Work item: Look for the line containing "Properties correspond to" in the entries below, then print that line and all that follow it exactly.

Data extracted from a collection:
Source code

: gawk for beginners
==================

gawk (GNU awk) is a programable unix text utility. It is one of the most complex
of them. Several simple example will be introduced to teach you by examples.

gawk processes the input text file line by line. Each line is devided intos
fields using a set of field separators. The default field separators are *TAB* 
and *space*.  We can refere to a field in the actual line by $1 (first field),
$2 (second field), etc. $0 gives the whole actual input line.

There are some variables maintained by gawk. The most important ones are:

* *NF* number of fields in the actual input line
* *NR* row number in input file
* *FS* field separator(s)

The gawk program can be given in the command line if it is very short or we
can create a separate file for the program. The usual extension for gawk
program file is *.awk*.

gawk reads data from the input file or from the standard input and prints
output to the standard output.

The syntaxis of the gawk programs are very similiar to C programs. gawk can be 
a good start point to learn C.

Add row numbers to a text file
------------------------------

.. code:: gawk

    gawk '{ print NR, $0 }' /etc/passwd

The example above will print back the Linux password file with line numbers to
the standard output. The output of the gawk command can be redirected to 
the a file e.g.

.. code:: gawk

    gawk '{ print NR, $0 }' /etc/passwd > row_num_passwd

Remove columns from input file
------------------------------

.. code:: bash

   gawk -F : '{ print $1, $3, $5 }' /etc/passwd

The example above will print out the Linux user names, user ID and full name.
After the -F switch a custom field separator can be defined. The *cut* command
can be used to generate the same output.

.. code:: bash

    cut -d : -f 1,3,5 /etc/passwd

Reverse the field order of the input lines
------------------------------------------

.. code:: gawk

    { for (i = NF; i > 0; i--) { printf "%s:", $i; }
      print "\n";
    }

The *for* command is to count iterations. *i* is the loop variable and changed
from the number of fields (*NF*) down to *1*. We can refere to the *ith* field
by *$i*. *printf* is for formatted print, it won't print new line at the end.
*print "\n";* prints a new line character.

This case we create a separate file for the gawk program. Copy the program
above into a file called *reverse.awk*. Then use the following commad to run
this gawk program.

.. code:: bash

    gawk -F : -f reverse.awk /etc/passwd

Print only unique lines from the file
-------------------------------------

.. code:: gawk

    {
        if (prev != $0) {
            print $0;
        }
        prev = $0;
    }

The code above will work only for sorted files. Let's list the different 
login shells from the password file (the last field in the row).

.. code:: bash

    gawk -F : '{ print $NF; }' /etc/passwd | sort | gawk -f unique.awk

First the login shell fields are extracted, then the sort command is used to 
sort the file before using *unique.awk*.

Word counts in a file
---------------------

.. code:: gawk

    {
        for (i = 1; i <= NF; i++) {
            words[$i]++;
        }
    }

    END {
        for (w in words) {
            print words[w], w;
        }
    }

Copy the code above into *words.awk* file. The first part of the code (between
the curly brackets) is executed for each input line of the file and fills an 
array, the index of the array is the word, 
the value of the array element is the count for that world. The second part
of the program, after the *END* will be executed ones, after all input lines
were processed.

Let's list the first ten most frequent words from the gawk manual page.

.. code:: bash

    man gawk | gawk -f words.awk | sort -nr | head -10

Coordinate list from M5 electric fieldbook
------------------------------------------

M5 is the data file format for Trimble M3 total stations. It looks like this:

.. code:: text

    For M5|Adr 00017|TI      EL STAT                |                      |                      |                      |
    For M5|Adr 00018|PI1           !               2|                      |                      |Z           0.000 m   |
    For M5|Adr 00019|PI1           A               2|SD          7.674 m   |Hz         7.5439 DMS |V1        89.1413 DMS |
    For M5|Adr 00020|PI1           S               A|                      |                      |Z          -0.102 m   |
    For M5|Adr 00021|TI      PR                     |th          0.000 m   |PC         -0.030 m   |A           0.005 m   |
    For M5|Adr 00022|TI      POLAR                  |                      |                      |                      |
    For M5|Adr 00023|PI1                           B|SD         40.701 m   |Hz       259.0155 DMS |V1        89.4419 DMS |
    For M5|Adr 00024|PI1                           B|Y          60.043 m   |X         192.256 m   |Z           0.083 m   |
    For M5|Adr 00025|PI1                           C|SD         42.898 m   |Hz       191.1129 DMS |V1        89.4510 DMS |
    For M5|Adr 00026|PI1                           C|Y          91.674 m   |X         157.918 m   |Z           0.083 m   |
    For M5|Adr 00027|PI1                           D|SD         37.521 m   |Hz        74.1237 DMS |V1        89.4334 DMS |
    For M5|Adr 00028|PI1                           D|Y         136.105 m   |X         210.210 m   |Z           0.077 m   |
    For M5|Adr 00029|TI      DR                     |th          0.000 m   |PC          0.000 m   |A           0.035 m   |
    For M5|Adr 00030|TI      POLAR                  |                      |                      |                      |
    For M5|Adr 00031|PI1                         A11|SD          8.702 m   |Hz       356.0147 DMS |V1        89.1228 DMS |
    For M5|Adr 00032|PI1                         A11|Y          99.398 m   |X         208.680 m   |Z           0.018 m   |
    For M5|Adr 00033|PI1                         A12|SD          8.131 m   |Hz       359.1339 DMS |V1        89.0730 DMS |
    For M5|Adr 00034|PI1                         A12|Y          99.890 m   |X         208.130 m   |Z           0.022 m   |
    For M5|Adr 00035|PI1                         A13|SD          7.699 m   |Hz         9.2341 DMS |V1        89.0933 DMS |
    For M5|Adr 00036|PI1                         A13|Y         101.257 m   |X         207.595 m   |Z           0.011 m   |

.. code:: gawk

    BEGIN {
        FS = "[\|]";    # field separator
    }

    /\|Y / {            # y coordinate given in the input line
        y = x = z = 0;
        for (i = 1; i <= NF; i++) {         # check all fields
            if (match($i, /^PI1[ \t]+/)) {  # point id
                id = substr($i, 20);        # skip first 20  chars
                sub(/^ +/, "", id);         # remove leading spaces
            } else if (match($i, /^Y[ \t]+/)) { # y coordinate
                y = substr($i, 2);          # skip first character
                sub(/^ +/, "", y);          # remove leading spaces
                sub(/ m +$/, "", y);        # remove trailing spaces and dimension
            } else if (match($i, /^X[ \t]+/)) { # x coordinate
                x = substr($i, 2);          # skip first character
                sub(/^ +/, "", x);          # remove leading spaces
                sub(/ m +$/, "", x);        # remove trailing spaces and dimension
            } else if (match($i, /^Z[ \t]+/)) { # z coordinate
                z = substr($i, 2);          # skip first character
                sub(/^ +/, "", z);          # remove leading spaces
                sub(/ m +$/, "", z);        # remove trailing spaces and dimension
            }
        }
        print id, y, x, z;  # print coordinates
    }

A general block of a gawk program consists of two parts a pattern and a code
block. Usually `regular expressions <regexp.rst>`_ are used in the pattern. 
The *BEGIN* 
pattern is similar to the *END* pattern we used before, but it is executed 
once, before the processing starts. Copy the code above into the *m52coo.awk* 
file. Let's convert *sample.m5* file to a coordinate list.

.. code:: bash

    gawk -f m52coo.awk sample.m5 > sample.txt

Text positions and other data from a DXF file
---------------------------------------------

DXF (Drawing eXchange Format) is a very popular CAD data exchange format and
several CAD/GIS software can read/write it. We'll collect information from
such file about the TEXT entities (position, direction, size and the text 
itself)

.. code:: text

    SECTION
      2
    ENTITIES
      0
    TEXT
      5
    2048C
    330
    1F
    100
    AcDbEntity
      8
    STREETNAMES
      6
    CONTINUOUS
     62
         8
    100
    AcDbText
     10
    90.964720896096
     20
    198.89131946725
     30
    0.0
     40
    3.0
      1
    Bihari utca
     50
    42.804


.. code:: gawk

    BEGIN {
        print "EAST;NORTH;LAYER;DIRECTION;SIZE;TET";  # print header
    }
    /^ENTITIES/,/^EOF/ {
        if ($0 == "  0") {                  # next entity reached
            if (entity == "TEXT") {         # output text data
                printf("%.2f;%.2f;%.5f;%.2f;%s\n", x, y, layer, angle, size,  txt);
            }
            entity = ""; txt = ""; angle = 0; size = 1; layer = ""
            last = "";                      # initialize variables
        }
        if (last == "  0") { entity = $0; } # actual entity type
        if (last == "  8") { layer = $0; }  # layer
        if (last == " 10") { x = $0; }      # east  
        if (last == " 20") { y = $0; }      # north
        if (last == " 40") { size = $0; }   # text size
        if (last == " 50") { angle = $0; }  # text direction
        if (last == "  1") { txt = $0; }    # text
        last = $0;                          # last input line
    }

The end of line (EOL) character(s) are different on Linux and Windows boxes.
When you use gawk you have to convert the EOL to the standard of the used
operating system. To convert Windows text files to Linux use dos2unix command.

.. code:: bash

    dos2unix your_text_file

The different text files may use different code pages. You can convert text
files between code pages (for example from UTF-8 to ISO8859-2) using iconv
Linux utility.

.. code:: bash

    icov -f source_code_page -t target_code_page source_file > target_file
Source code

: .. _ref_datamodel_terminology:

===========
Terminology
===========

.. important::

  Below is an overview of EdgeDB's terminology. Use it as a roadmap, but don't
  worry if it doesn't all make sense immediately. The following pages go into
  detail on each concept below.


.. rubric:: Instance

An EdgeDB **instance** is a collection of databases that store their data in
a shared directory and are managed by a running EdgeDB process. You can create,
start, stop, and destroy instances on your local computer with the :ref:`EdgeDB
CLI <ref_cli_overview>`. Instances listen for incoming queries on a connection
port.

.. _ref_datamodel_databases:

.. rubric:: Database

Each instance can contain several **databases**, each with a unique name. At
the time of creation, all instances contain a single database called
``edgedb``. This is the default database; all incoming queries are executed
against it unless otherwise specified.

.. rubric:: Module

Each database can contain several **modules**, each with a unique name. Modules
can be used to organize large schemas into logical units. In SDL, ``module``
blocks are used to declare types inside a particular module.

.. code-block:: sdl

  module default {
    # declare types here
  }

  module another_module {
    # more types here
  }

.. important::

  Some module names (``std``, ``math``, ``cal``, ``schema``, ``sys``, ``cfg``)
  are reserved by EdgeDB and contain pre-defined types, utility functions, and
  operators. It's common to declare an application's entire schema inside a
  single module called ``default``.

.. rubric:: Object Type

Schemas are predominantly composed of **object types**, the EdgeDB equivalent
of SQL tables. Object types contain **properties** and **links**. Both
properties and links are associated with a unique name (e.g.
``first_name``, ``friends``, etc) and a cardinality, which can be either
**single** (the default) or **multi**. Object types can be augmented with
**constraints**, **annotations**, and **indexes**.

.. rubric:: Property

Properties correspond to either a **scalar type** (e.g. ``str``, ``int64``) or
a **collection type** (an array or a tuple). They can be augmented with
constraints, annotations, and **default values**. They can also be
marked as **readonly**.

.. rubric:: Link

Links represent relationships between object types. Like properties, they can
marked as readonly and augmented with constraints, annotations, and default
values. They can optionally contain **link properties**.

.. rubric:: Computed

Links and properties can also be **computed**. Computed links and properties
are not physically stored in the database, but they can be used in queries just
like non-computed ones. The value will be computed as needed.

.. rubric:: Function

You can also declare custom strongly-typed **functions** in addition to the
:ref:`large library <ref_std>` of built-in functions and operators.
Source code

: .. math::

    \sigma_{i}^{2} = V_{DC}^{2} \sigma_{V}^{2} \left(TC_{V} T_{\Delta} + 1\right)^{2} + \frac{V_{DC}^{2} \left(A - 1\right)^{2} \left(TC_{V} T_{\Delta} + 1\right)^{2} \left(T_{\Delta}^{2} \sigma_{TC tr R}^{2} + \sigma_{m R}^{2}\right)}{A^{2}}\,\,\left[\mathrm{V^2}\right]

Result of the exercise:
Properties correspond to either a **scalar type** (e.g. ``str``, ``int64``) or
a **collection type** (an array or a tuple). They can be augmented with
constraints, annotations, and **default values**. They can also be
marked as **readonly**.

.. rubric:: Link

Links represent relationships between object types. Like properties, they can
marked as readonly and augmented with constraints, annotations, and default
values. They can optionally contain **link properties**.

.. rubric:: Computed

Links and properties can also be **computed**. Computed links and properties
are not physically stored in the database, but they can be used in queries just
like non-computed ones. The value will be computed as needed.

.. rubric:: Function

You can also declare custom strongly-typed **functions** in addition to the
:ref:`large library <ref_std>` of built-in functions and operators.
Source code

: .. math::

    \sigma_{i}^{2} = V_{DC}^{2} \sigma_{V}^{2} \left(TC_{V} T_{\Delta} + 1\right)^{2} + \frac{V_{DC}^{2} \left(A - 1\right)^{2} \left(TC_{V} T_{\Delta} + 1\right)^{2} \left(T_{\Delta}^{2} \sigma_{TC tr R}^{2} + \sigma_{m R}^{2}\right)}{A^{2}}\,\,\left[\mathrm{V^2}\right]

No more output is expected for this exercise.